# Requests
(a) In the foreword, which two subjects within Rhodesian/Zimbabwean history does the author say they particularly study?
(b) List every personal name that appears in the foreword.

# Text
---
Foreword

I greatly enjoyed seeing The Rose of Rhodesia and reading the excellent essays collected here. But my perspective is a little different from theirs. I am a historian of Rhodesia/Zimbabwe and particularly of the 1896-97 uprisings and of the Matopos hills (see Ranger 1967 and 1999). So when I watched the film I read it as though it was a commentary on Rhodesian history.

I realise that this goes very much against the grain of most of the essays. Bernard Porter insists that “Harold Shaw wasn’t a Rhodesian. In all likelihood he never visited the place. The film isn’t set there, though it pretends to be …. Of course, this isn’t Rhodesia”. Stefan Helgesson insists that “the ‘Rhodesia’ in the title is a red herring … the setting of the film is a fictional amalgam of specifically South African spaces”. And I am well aware that the film not only was not made in Southern Rhodesia but that it could not have been. Nor could it have been screened there.
---
# Listing
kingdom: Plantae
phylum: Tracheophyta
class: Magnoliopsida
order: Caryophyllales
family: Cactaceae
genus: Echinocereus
---
# Solutions for each task
(a) The 1896-97 uprisings and the Matopos hills.

(b) Ranger, Bernard Porter, Harold Shaw, Stefan Helgesson